*** Entries provided Section Begins ***

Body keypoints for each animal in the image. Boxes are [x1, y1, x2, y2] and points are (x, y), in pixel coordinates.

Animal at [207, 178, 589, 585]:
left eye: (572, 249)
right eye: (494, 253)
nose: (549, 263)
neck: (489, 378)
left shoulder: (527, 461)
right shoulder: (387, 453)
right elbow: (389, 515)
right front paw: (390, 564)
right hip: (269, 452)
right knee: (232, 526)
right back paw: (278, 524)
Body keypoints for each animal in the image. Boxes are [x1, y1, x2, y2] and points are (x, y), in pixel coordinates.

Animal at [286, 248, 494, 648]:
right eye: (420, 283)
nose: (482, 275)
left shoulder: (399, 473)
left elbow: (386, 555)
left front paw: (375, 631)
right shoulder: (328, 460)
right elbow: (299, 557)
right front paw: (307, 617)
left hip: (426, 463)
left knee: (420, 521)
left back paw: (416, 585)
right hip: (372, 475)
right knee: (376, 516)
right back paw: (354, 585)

*** Entries provided Section Ends ***
*** Entries provided Section Begins ***

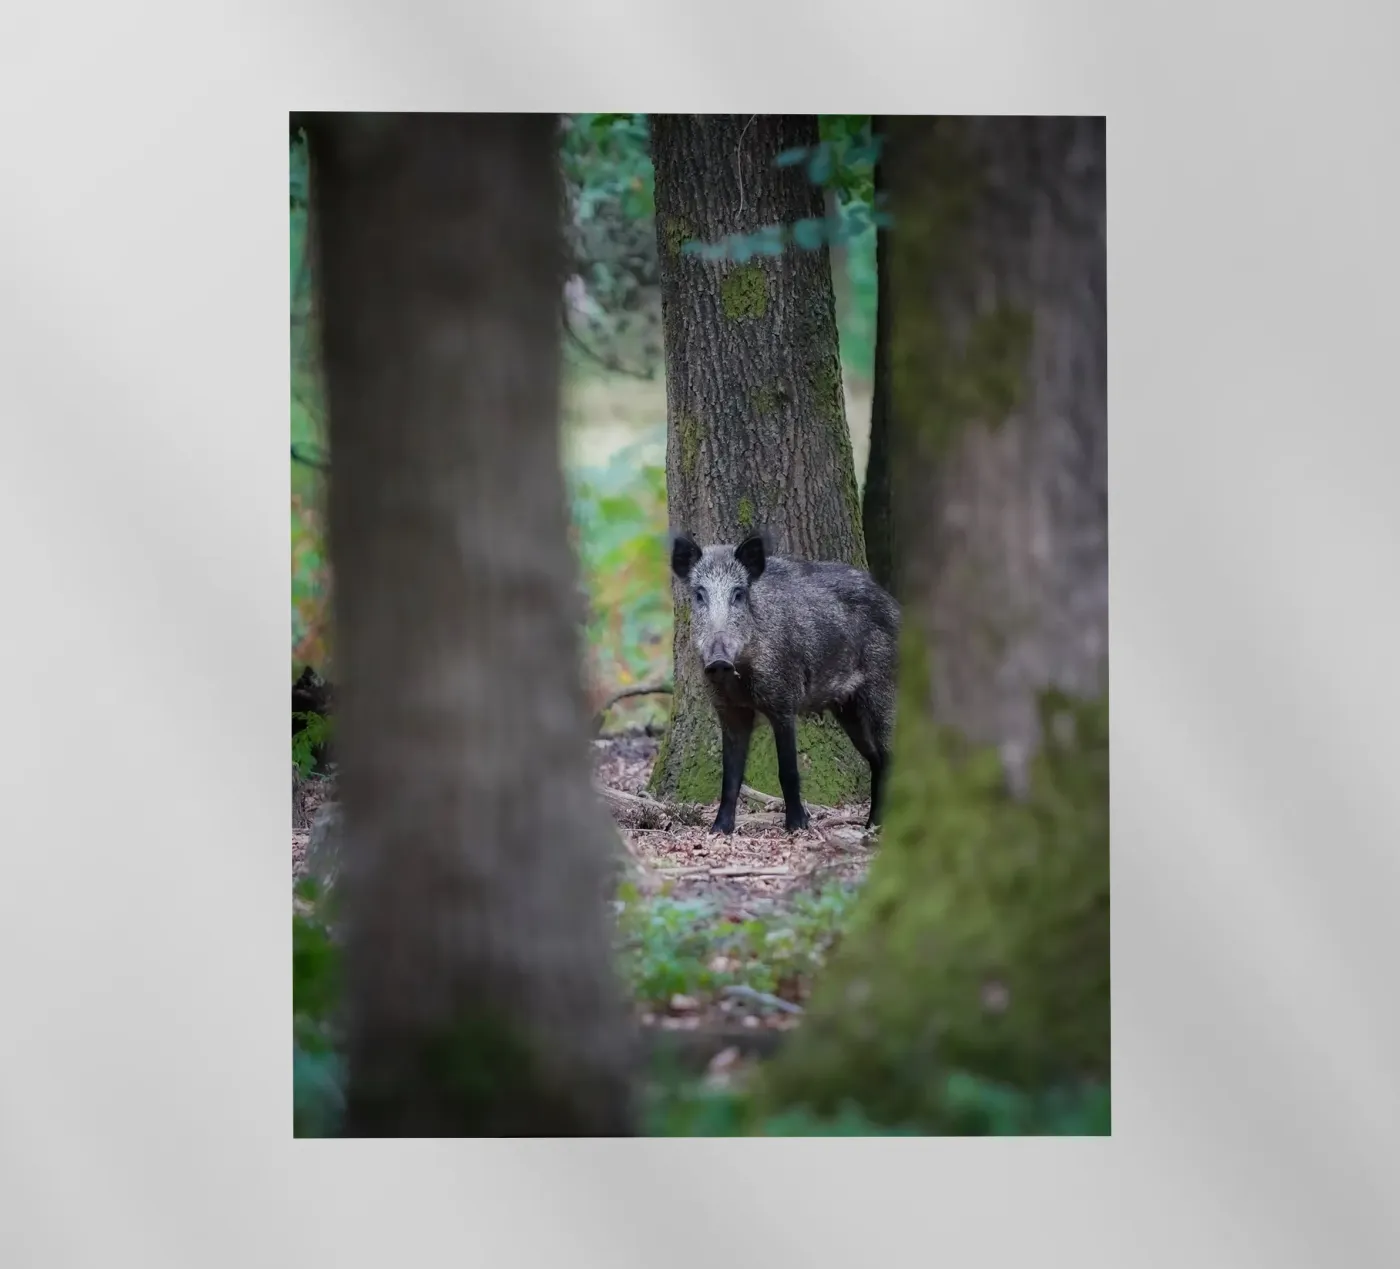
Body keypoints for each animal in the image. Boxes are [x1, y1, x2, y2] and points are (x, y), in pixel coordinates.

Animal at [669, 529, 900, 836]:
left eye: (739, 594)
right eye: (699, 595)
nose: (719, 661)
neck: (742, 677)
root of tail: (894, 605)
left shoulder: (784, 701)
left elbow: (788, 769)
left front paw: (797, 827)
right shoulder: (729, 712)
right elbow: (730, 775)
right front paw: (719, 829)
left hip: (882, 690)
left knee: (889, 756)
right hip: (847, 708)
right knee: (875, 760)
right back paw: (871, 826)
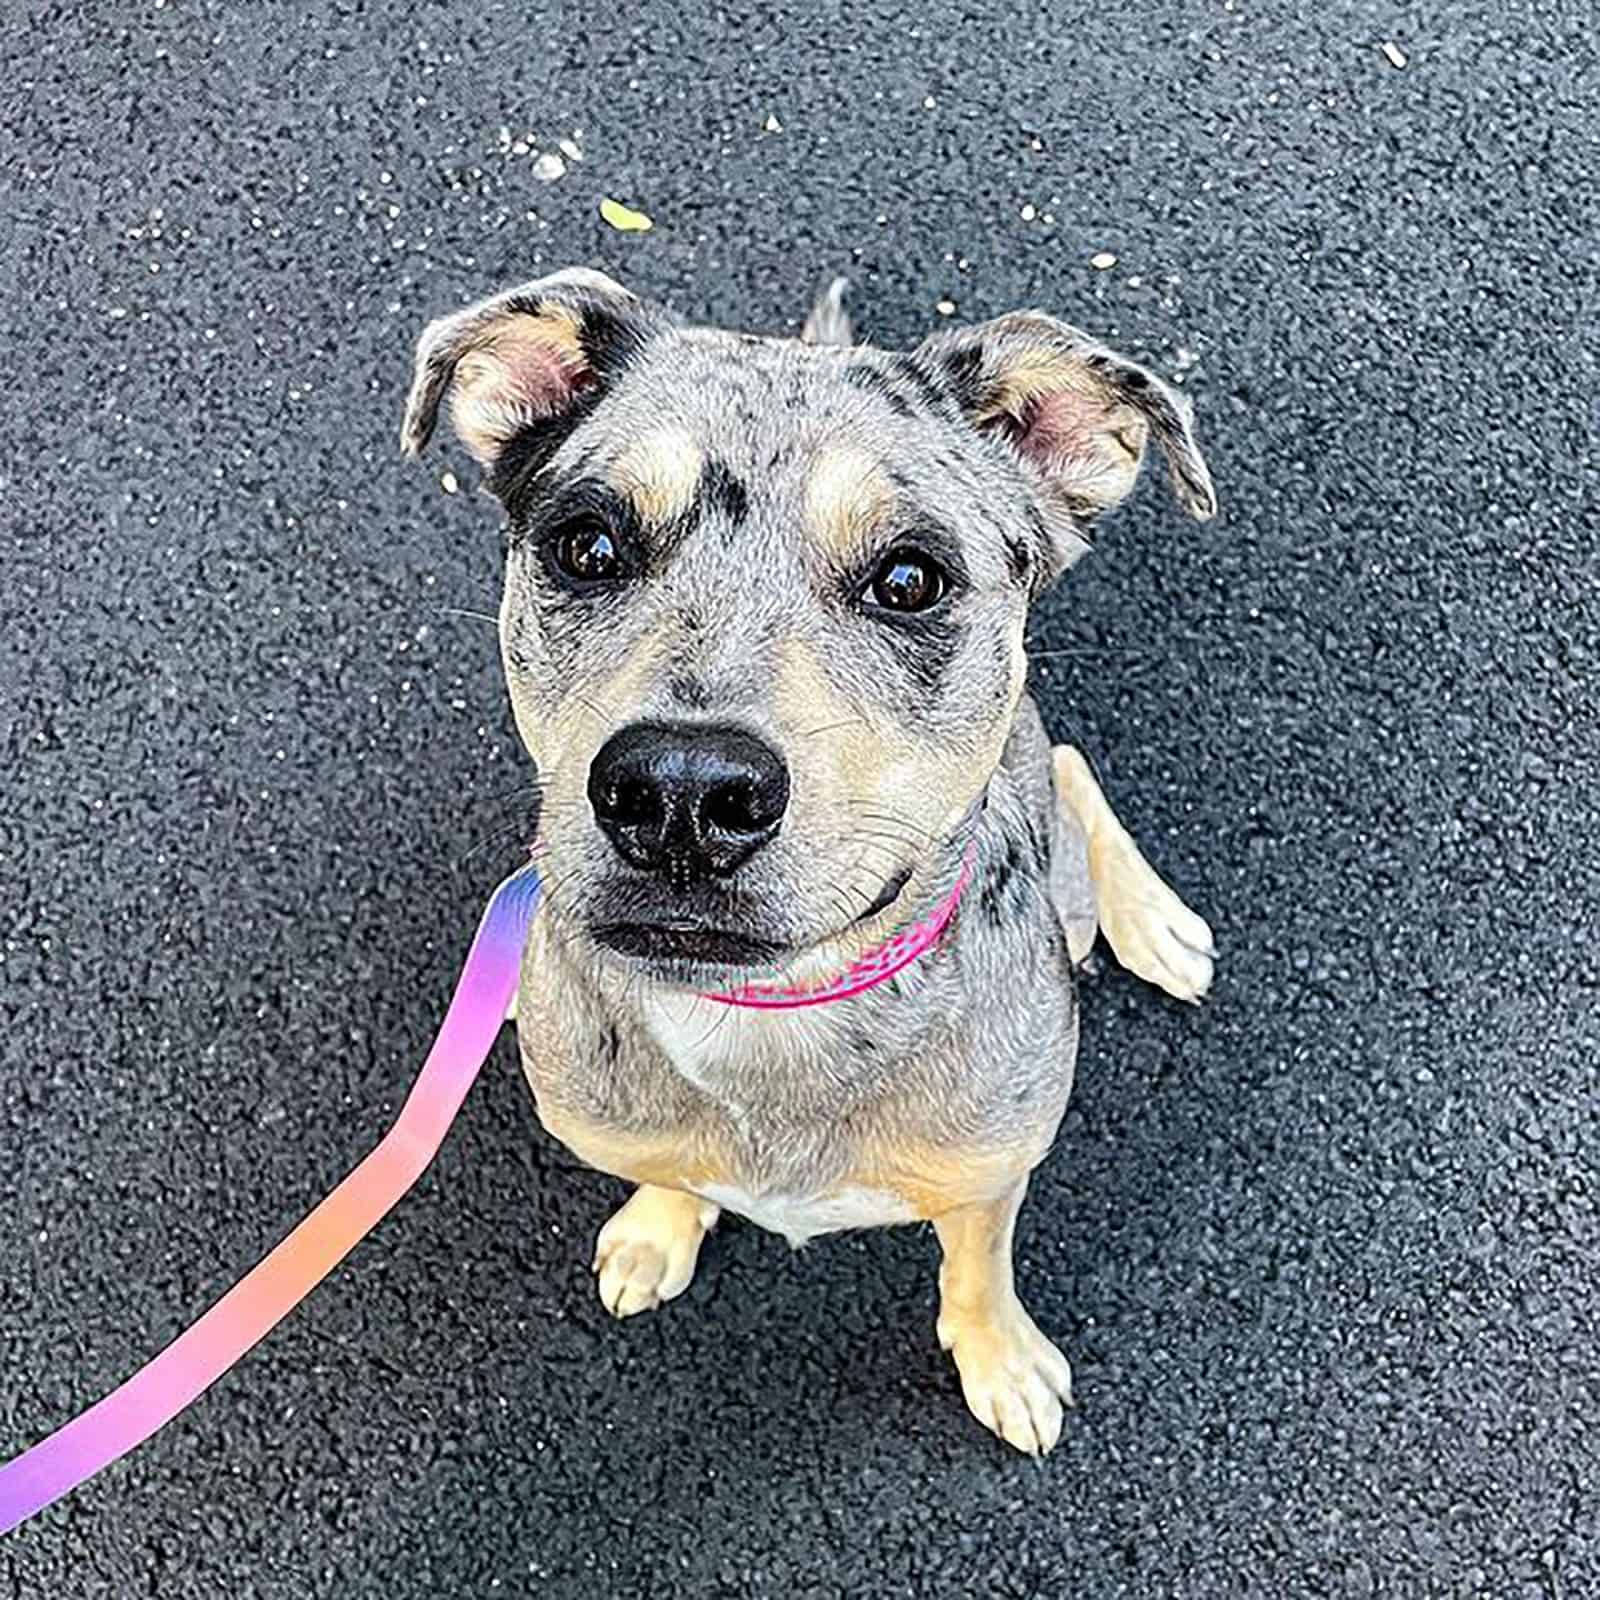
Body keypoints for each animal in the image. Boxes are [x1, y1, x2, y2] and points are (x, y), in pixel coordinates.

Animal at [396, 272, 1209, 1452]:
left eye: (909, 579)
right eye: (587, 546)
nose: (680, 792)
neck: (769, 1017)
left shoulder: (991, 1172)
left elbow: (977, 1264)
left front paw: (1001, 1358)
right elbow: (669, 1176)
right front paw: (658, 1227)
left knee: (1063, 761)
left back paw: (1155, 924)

*** Entries provided Section Ends ***
*** Entries provided Section Begins ***

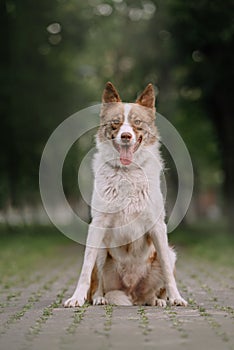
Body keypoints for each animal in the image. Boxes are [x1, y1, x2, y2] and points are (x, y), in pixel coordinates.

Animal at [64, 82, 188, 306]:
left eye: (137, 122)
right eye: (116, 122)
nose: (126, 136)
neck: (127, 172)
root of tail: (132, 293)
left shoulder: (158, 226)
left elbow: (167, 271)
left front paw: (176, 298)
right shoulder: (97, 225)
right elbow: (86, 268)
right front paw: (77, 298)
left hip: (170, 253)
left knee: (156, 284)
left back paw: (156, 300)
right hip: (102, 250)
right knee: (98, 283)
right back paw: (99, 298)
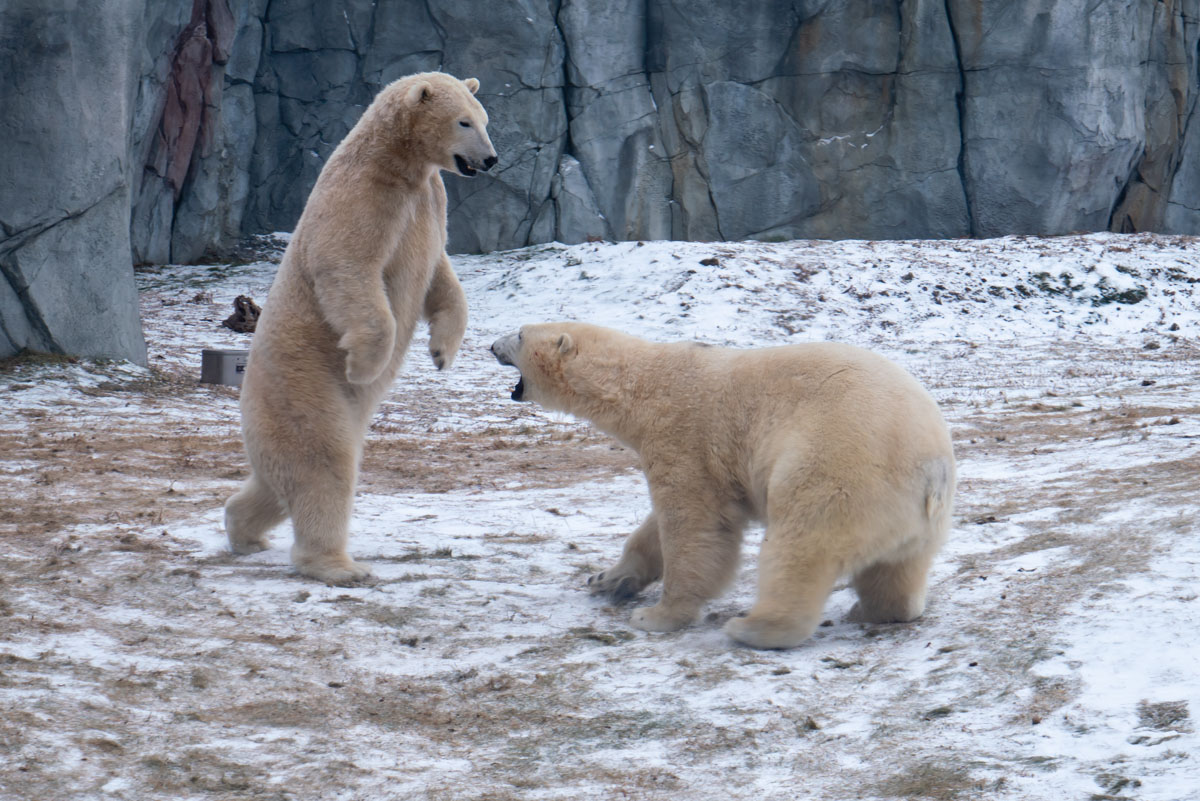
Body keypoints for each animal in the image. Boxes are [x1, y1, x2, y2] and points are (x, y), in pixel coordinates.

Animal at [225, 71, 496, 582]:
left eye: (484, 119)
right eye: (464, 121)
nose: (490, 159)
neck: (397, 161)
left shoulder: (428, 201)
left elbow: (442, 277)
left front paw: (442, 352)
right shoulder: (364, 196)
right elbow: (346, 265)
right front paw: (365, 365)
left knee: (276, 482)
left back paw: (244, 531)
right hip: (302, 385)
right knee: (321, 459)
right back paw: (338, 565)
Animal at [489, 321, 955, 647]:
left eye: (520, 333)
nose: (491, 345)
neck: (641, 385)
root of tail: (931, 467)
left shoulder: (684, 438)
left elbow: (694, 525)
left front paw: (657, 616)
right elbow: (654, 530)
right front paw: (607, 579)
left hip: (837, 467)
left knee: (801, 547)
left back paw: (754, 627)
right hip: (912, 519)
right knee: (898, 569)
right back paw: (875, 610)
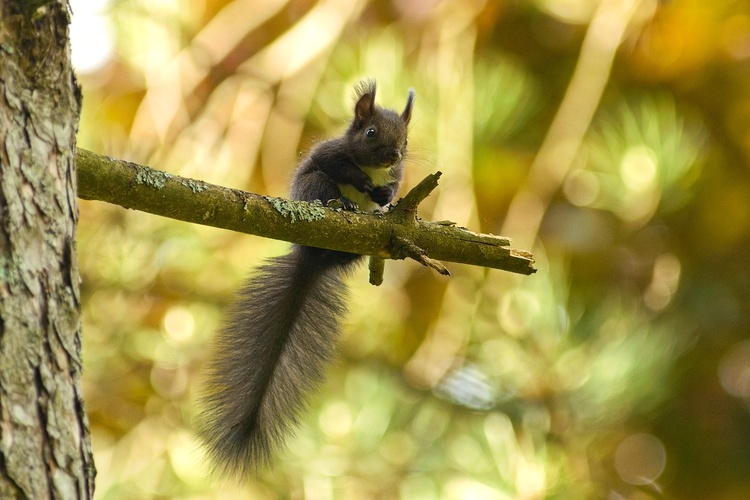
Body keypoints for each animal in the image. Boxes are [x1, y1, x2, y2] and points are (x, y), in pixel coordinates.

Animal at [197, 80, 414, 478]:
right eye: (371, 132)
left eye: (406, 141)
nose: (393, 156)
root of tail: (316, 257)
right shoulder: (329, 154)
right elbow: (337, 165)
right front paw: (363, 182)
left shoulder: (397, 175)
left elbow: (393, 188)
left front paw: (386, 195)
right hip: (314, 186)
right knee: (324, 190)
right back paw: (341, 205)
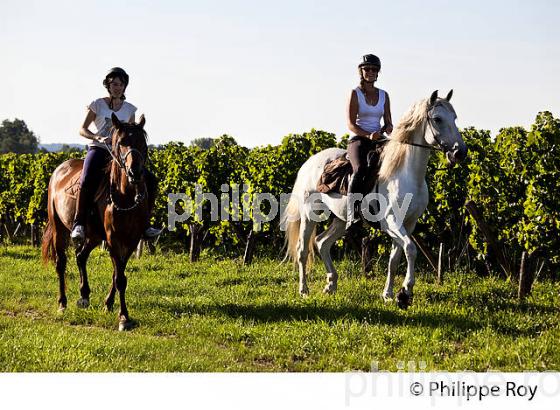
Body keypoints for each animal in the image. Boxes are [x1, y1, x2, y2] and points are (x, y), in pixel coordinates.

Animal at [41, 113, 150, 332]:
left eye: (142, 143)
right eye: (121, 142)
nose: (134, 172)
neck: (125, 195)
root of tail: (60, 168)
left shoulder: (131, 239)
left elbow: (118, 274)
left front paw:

*** Entries provided Section Ends ***

[Your task]: In the entries above, please find the line with "left eye: (484, 119)" and the line with "nose: (491, 345)", then write out exactly those two lines and every line between them, and nothing more.

[Exercise response]:
left eye: (484, 119)
right eye: (464, 121)
nose: (490, 159)
neck: (397, 161)
left shoulder: (428, 201)
left elbow: (442, 277)
left front paw: (442, 352)
right shoulder: (364, 196)
right elbow: (346, 265)
right front paw: (365, 365)
left knee: (276, 482)
left back paw: (244, 531)
right hip: (302, 385)
right knee: (321, 459)
right back paw: (338, 565)
Animal at [489, 321, 955, 647]:
left eye: (520, 333)
nose: (491, 345)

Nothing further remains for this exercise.